Weight obviously matters quite a bit; however, there is something to remember about equations that are linear. The final force impact will be the same based on % reduction in either Crr or weight. With current tire advancements it's easy to find a 25% or even a 50% reduction in Crr, but a 25% reduction in weight is much much harder!
So what this means is that if we are just isolating the variables to consider as they relate to rolling resistance then Crr and speed are the major components. Luckily this information is finally becoming readily available and for a relatively low cost per watt savings, anyone can take advantage on race day.
There are of course other reasons to not always go with the fastest tire. You may also consider puncture avoidance, longevity or specific training tires, but to really show the impact, we look at two examples: one from the World Tour and a famous one from Ironman.
At the Pro Tour level, athletes ride extremely fast! This is especially true during Individual time trials. What is also important is how close times can be between the top contenders, not just for individual stages but for the entirety of a Grand Tour. After 1000s of kilometers and 89 hours of racing, the 2018 Giro de Italia was decided by just 46 seconds with Chris Froome winning over Tom Dumoulin. These results emphasize the importance of every second out on the course.
Before the final time trial stage of the Giro we modeled Tom Dumoulin's performance using estimates of his aero position and power. Looking at his equipment we already knew he was riding an extremely fast rolling resistance tire, but now we can start to play what if scenarios against the best tested tire.
In this case we look at the Vittoria Corsa Speed Tubular tested at .00297 Crr vs. their Tubeless version measured at .00249. The analysis shows a 10 second benefit which at those speeds is equivalent to 4 watts of savings! That might not sound like a lot but when grand tours are won or lost by less than a minute, those seconds can make a big difference.

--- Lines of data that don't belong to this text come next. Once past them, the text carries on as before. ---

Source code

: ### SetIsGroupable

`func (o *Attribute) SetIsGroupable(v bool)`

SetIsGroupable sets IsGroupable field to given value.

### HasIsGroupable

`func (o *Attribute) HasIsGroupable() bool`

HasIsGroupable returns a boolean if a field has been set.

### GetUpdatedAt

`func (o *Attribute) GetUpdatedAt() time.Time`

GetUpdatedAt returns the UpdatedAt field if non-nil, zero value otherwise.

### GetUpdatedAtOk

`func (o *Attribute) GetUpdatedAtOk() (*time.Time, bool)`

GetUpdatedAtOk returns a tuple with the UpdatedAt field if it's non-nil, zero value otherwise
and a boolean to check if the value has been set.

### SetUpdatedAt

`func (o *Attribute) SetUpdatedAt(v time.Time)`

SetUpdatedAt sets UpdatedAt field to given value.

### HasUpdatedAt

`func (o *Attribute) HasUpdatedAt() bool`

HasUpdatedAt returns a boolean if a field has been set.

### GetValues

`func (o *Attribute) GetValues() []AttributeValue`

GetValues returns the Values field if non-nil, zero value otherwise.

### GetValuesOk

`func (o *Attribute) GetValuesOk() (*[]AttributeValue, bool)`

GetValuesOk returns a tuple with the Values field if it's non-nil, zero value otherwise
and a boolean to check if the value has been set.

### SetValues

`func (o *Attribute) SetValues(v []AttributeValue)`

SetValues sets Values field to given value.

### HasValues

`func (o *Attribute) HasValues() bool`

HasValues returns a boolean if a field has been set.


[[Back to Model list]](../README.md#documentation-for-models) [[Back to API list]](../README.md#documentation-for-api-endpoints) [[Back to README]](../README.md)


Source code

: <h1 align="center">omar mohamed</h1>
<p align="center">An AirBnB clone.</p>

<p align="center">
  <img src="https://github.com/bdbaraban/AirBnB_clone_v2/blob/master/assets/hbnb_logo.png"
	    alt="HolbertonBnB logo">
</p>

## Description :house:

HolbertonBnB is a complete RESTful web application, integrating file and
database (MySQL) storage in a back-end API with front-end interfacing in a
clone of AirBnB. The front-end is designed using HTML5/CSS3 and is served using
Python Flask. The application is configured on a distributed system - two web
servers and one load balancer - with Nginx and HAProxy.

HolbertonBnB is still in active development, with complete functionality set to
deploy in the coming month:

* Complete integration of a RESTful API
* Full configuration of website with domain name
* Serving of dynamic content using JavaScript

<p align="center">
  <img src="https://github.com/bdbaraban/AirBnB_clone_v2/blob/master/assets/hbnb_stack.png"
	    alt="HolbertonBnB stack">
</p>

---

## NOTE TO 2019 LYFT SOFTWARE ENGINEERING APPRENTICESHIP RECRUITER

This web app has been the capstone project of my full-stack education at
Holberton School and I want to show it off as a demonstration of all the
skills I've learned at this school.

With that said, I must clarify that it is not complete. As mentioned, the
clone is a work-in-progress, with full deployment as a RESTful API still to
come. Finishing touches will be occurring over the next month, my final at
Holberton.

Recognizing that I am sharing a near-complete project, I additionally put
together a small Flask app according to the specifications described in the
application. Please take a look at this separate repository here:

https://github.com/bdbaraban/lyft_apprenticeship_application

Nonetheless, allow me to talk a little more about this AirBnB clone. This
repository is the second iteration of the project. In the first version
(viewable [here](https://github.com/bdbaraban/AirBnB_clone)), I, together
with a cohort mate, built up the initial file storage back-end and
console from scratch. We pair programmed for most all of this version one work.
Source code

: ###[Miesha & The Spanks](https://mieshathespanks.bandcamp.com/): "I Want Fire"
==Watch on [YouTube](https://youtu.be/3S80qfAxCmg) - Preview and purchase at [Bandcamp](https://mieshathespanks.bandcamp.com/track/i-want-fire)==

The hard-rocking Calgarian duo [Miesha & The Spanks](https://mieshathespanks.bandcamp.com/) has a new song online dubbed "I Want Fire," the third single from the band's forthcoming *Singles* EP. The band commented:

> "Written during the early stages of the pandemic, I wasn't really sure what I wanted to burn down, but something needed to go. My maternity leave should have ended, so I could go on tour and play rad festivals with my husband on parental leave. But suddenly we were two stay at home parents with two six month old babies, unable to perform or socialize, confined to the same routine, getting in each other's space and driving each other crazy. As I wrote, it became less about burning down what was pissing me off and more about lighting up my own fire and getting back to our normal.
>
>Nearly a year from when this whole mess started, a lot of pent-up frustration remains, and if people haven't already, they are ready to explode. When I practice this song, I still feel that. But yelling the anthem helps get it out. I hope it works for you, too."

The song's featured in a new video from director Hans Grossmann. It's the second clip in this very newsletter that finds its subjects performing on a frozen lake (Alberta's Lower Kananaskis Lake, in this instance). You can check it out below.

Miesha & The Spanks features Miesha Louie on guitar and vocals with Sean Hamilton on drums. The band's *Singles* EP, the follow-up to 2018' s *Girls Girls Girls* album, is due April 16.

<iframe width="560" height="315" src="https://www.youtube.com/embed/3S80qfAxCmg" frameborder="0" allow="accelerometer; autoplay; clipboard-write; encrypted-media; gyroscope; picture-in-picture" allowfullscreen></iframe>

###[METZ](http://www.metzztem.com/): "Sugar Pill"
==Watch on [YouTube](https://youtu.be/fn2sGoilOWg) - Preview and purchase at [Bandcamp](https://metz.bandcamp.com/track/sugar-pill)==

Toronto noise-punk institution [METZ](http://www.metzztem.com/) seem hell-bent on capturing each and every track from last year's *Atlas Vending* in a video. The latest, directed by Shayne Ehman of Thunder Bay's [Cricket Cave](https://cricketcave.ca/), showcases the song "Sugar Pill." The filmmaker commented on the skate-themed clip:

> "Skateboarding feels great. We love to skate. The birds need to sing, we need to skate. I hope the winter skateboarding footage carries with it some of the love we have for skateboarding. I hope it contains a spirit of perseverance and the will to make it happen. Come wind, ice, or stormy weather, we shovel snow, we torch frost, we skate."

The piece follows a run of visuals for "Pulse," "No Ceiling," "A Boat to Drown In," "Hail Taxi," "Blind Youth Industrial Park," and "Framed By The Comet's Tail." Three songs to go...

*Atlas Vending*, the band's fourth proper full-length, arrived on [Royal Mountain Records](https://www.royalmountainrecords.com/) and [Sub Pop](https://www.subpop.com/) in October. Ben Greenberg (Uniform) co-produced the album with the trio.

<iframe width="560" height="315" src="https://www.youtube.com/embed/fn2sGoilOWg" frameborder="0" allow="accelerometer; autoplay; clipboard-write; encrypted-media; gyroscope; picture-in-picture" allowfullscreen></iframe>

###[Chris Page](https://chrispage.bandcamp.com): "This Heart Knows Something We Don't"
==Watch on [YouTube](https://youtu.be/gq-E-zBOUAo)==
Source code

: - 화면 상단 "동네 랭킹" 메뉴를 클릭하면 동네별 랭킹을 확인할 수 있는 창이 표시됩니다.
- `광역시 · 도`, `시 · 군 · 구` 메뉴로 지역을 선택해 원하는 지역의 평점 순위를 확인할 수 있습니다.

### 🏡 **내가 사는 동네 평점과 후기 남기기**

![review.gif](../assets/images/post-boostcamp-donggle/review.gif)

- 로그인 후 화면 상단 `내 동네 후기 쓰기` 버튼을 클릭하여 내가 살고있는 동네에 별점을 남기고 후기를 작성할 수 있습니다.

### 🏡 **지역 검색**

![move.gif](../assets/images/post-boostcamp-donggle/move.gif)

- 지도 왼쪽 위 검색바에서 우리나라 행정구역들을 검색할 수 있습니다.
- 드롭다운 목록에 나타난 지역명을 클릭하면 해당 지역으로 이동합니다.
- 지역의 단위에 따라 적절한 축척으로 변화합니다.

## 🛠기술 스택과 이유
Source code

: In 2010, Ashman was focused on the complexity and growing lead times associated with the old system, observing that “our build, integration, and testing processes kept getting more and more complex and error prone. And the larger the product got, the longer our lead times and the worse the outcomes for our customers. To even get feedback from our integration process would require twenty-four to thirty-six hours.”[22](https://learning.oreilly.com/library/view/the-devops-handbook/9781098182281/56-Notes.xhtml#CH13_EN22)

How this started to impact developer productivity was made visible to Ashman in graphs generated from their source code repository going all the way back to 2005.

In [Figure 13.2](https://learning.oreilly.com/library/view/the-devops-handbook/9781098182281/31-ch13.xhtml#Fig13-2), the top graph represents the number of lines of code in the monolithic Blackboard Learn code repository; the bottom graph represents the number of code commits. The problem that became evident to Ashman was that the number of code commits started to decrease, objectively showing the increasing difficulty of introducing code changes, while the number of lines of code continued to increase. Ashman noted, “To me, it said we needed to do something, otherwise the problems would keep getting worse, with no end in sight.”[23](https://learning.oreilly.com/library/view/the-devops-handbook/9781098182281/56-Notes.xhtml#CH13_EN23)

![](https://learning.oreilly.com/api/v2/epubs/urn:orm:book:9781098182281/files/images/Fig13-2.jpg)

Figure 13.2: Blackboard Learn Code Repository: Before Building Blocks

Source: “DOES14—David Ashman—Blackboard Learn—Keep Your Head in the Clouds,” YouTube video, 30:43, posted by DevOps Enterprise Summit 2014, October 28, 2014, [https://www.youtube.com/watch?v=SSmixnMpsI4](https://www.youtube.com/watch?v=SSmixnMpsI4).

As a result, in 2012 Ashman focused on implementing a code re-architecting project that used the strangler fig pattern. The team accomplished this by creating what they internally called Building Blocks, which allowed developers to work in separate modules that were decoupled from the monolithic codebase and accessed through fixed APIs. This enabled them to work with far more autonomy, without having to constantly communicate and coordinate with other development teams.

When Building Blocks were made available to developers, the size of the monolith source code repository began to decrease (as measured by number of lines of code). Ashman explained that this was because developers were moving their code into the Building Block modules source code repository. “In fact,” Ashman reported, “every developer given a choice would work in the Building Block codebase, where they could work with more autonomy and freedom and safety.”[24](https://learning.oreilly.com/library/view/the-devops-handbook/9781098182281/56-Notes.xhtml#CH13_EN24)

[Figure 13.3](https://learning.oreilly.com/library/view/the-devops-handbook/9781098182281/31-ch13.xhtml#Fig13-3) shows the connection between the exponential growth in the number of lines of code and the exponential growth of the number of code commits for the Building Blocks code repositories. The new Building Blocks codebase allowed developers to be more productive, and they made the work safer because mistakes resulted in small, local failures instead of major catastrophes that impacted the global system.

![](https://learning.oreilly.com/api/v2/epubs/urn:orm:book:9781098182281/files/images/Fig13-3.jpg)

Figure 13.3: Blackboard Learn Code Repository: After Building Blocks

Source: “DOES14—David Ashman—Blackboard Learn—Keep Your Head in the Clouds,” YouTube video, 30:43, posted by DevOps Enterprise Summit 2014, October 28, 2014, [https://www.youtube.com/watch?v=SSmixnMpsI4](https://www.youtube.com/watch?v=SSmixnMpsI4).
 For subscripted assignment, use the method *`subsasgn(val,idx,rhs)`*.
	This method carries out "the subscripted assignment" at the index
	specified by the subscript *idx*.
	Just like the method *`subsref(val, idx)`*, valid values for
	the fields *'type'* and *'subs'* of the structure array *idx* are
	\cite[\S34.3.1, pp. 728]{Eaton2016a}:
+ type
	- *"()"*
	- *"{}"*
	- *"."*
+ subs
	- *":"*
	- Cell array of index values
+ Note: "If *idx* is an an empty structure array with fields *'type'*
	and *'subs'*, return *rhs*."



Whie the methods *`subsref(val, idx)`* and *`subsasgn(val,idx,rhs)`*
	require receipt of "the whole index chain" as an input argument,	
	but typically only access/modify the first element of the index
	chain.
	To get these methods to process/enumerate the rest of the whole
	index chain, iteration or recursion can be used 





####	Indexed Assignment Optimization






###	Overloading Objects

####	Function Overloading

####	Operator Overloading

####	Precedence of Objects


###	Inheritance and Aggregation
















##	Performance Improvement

While this may not be an entirely fair comparison due to tires having to match the sponsored rim types etc, it does clearly show the significant impact rolling resistance can have even on the highest end tires.
There are some famous stories about the great american ITU and Ironman triathlete Andy Potts racing the world championship course on Continental Gatorskin tires. By all accounts and reviews these tires are excellent in many ways and as the name implies they rarely, if ever, flat; however, they are not known for having great rolling rolling resistance. In fact in testing they tend to test on the very low end compared to Continental's own GP 4000s and newer TT series tire offerings. So how did this choice effect Andy's time and more importantly how would it impact an age grouper?
Because the vast majority of age groupers ride slower than pro's and we know the power required to overcome rolling resistance increases with speed we will focus the analysis on a Kona age group performance. If we assume an age group athlete averaging 200 watts with a moderately aggressive CdA using 2017's ideal weather conditions and vary the tire rolling resistance we can find the time gains that are possible based on tire selection.
| Tire | Crr | Time | Time Gain |
| Gatorskin | .00606 | 5:16:45 | 0:00 |
| Gran Prix 4000s II | .00387 | 5:05:43 | 11:02 |
| Gran Prix TT | .00315 | 5:02:15 | 14:30 |
So while the difference from the very good all around Conti 4000s to the shorter race specific TT tire might not be worth the potential for flatting, it is clearly obvious that having a high rolling resistance training or all weather tire will cause a significant time disadvantage. For fun we looked at the impact of what the best clincher / tube combination (Gran Prix TT with Latex Tubes) would have been for Lionel Sanders's time last year. While we don't think this combination would be worth the puncture risk when the margin of victory of Lange over Sanders at Kona was only 2 minutes and 42 seconds, some athletes might be willing to take the gamble!